Vigie-Plume regroupe plusieurs programmes standardisés de suivis des populations d’oiseaux, via le marquage (STOC-Capture) ou l’écoute active (STOC-EPS, SHOC…). Parmi ces programmes, j’ai choisi de me focaliser sur les données du Suivi Temporel des Oiseaux Communs par Echantillonnages Ponctuels Simples (STOC-EPS), en raison de sa couverture spatiale, du nombre de points (n > 1500) et d’espèces échantillonnés (n>200). Développé pour évaluer les tendances temporelles des effectifs des espèces communes nicheuses à l’échelle nationale, le programme est basé un plan d’échantillonnage aléatoire

de manière à ce que les données collectées soient représentatives de l’ensemble du territoire (et donc des principaux milieux), tout comme les protocoles Vigie-Chiro.

L’observateur bénévole se voit ici attribuer aléatoirement un carré de 2x2km proche d’un lieu de son choix, ainsi qu’un carré de remplacement. Dans ce carré, 10 points de comptage sont répartis de manière homogène proportionnellement aux habitats présents. Chaque point fait l’objet de 2 relevés de 5 minutes exactement, chaque printemps en période de nidification, à 4 semaines d’intervalle autour de la date du 8 mai (pour faire face au réchauffement climatique, des relevés précoces, entre le 1er et le 31 mars peuvent être effectués, mais en respectant 4 semaines avant le second passage d’avril). Durant ces sessions de 5min, tous les oiseaux entendus et vus, posés ou en vol, sont comptabilisés et notés dans un rayon de 200m, et un relevé d’habitat est réalisé. Les relevés doivent être effectués entre 1 et 4h après le lever du soleil, selon la contrainte de conditions météorologiques favorables.
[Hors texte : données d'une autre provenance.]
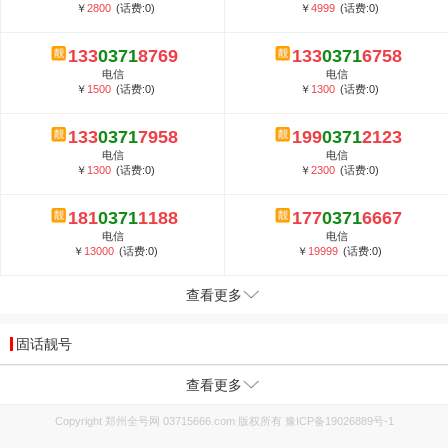
￥
2800
(话费:0)
￥
4999
(话费:0)
133
0371
8769
133
0371
6758
电信
电信
￥
1500
(话费:0)
￥
1300
(话费:0)
133
0371
7958
199
0371
2123
电信
电信
￥
1300
(话费:0)
￥
2300
(话费:0)
181
0371
1188
177
0371
6667
电信
电信
￥
13000
(话费:0)
￥
19999
(话费:0)
查看更多
固话靓号
查看更多
Copyright 郑州全号网 03715666.com 版权所有
豫ICP备19026889号-1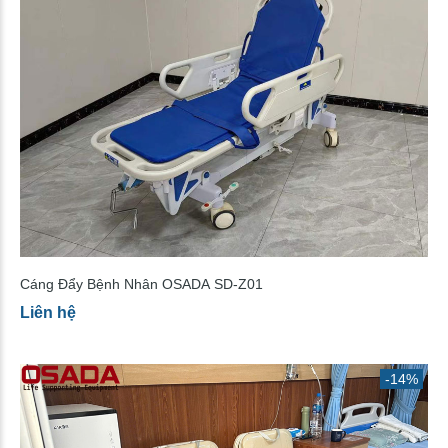
Cáng Đẩy Bệnh Nhân OSADA SD-Z01
Liên hệ
-14%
De manière similaire au protocole Vigie-Chiro, les relevés doivent être effectués tous les ans, au même endroit, par le même observateur et, dans la mesure du possible, aux mêmes dates, heures et ordre des points. Ensuite, le nombre maximal d’espèce entre les 2 comptages par point d’écoute est sélectionné, et la somme des comptages par espèce de ces 10 points d’écoute est effectuée pour obtenir l’abondance relative des espèces au sein du carré.